Information provided:
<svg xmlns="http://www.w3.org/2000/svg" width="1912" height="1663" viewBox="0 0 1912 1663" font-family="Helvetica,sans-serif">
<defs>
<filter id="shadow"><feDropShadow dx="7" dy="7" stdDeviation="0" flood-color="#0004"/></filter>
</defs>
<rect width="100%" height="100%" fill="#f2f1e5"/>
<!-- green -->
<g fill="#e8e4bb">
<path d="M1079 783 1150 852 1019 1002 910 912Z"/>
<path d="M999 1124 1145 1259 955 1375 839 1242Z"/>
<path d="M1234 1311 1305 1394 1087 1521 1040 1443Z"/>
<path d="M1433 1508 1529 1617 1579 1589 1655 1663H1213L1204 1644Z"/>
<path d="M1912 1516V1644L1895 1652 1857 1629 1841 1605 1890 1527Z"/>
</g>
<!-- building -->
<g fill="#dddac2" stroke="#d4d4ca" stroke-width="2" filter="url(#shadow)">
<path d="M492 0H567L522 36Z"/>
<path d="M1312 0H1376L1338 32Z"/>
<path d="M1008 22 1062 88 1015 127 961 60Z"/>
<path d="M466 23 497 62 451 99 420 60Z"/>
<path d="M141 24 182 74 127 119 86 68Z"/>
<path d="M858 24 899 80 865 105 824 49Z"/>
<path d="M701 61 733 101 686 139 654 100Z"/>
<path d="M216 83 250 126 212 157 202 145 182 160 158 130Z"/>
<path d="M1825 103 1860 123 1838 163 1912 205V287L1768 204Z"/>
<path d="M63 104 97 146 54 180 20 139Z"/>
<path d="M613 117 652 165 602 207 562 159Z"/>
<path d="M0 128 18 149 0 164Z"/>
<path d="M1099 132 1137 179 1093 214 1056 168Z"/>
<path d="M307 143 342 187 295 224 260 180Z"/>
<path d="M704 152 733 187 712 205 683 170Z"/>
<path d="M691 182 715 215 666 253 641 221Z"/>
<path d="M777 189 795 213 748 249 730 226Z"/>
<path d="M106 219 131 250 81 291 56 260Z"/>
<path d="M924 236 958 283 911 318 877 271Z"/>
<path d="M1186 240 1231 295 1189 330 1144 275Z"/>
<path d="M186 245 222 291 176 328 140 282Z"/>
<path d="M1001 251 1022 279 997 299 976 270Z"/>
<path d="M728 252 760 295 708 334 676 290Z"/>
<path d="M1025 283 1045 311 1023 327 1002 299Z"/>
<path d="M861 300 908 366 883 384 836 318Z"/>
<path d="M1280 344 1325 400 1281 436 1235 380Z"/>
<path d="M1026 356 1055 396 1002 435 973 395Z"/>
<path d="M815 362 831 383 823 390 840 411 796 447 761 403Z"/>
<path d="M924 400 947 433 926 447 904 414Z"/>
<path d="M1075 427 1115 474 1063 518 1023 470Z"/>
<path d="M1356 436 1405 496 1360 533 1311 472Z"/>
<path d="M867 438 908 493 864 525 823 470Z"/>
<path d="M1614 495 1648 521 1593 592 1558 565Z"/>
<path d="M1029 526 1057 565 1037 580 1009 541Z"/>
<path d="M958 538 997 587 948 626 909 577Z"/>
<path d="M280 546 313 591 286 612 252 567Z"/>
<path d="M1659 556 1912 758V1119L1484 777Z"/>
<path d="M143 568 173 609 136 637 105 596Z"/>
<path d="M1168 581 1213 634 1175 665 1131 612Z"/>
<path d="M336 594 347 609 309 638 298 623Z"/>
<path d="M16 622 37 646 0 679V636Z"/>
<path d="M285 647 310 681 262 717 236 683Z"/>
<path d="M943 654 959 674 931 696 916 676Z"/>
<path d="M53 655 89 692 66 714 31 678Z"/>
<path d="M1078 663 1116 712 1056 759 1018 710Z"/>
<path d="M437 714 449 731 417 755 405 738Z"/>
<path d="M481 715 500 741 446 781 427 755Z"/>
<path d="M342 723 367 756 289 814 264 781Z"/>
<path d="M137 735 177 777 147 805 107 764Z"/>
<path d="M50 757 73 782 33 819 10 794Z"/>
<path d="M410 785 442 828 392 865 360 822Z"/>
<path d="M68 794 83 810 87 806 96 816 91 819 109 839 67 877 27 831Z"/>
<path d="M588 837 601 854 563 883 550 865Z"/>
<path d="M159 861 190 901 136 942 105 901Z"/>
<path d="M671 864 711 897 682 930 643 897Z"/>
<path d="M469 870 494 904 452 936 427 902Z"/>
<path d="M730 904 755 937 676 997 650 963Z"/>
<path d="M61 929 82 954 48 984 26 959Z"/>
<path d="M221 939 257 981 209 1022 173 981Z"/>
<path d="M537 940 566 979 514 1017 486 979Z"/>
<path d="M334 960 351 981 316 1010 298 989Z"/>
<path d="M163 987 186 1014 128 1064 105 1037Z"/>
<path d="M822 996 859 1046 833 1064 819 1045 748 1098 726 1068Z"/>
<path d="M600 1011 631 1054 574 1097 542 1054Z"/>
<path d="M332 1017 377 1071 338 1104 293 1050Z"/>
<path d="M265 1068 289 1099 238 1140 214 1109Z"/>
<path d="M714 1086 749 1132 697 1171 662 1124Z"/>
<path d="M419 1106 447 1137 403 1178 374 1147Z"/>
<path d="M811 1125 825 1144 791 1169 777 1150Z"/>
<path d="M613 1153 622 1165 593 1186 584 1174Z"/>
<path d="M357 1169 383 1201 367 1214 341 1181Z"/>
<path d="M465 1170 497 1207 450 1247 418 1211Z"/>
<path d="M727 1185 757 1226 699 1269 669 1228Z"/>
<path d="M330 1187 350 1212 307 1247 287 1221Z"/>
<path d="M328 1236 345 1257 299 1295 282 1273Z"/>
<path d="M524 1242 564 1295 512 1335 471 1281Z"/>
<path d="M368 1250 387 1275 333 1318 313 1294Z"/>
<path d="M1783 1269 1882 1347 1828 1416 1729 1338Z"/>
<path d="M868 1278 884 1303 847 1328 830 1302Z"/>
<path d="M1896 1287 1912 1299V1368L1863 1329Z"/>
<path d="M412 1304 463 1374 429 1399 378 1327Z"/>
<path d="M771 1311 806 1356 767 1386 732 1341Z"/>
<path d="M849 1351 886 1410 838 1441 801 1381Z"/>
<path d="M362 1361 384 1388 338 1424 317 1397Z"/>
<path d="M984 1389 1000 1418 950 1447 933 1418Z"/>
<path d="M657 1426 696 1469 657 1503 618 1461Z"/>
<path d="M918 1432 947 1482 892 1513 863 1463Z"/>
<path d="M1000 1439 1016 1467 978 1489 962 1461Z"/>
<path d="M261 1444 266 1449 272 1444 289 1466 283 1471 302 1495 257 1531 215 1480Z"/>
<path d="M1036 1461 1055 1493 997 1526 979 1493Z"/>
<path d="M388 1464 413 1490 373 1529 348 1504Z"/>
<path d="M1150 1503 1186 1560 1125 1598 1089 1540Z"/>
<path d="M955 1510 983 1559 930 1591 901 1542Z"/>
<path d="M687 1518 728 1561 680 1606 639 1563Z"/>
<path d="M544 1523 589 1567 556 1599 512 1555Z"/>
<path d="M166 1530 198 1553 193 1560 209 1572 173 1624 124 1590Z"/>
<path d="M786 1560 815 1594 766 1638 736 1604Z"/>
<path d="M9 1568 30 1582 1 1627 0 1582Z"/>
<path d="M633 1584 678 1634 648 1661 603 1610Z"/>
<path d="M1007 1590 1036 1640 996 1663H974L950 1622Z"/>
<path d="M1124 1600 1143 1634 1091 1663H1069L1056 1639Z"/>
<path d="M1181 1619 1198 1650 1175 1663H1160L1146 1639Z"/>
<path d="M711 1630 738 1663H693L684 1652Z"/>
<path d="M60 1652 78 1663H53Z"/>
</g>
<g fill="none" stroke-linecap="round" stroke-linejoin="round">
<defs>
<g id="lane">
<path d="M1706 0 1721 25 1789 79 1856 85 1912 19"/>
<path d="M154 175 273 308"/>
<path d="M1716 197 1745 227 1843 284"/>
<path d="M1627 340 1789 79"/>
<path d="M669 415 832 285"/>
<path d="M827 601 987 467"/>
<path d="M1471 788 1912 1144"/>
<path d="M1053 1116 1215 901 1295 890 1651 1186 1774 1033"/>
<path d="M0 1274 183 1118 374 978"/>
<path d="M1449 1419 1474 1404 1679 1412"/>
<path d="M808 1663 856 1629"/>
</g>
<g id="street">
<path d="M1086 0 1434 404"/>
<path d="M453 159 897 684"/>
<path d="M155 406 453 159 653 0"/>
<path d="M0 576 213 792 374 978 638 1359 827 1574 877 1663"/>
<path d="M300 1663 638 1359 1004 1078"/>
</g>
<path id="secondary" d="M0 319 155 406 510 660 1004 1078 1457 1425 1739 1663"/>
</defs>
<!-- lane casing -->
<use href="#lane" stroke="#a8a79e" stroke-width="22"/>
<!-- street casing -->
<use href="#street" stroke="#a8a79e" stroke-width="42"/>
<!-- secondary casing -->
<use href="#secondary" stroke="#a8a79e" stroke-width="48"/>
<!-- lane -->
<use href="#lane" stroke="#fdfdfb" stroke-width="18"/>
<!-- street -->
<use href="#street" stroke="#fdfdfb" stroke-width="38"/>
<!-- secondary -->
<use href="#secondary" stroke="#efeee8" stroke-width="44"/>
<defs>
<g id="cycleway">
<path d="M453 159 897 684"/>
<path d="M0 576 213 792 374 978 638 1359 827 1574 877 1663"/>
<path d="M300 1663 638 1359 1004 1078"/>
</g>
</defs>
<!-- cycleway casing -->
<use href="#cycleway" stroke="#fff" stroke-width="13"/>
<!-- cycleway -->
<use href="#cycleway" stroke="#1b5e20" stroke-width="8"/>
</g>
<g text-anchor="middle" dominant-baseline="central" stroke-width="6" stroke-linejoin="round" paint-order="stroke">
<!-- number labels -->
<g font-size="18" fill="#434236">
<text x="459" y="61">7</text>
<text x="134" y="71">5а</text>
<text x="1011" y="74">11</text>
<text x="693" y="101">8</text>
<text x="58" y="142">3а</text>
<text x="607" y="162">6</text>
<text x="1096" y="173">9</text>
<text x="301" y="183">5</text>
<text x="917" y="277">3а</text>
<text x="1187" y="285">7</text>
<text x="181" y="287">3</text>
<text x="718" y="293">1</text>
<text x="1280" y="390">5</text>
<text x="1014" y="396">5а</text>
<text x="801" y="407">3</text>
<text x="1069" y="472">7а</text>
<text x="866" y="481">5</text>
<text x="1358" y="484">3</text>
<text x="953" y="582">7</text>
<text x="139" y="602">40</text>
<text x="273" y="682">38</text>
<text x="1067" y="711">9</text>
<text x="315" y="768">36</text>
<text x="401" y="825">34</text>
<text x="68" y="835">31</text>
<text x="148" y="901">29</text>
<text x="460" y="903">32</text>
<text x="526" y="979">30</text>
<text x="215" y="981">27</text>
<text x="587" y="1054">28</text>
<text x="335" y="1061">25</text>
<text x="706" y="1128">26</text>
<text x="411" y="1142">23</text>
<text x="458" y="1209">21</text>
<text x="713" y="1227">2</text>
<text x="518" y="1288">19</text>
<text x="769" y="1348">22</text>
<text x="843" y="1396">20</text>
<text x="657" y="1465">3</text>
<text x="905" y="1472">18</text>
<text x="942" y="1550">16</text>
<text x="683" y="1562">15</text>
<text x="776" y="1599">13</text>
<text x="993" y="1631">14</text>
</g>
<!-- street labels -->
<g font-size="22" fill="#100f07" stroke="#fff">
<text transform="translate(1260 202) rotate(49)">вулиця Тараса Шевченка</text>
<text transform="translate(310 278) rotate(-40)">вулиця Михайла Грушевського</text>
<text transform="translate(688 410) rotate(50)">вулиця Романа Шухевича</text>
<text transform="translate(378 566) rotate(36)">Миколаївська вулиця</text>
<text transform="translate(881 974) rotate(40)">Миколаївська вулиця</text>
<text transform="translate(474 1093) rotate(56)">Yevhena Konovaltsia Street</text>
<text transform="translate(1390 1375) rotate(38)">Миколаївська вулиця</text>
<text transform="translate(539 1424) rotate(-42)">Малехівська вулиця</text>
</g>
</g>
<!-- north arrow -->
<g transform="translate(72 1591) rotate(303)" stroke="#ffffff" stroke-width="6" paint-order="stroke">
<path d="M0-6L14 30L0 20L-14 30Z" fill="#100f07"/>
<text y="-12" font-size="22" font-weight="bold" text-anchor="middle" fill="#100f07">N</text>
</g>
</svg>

Instructions to follow: When a line in the records holds the string "filter", copy that line.

Expected output:
<filter id="shadow"><feDropShadow dx="7" dy="7" stdDeviation="0" flood-color="#0004"/></filter>
<g fill="#dddac2" stroke="#d4d4ca" stroke-width="2" filter="url(#shadow)">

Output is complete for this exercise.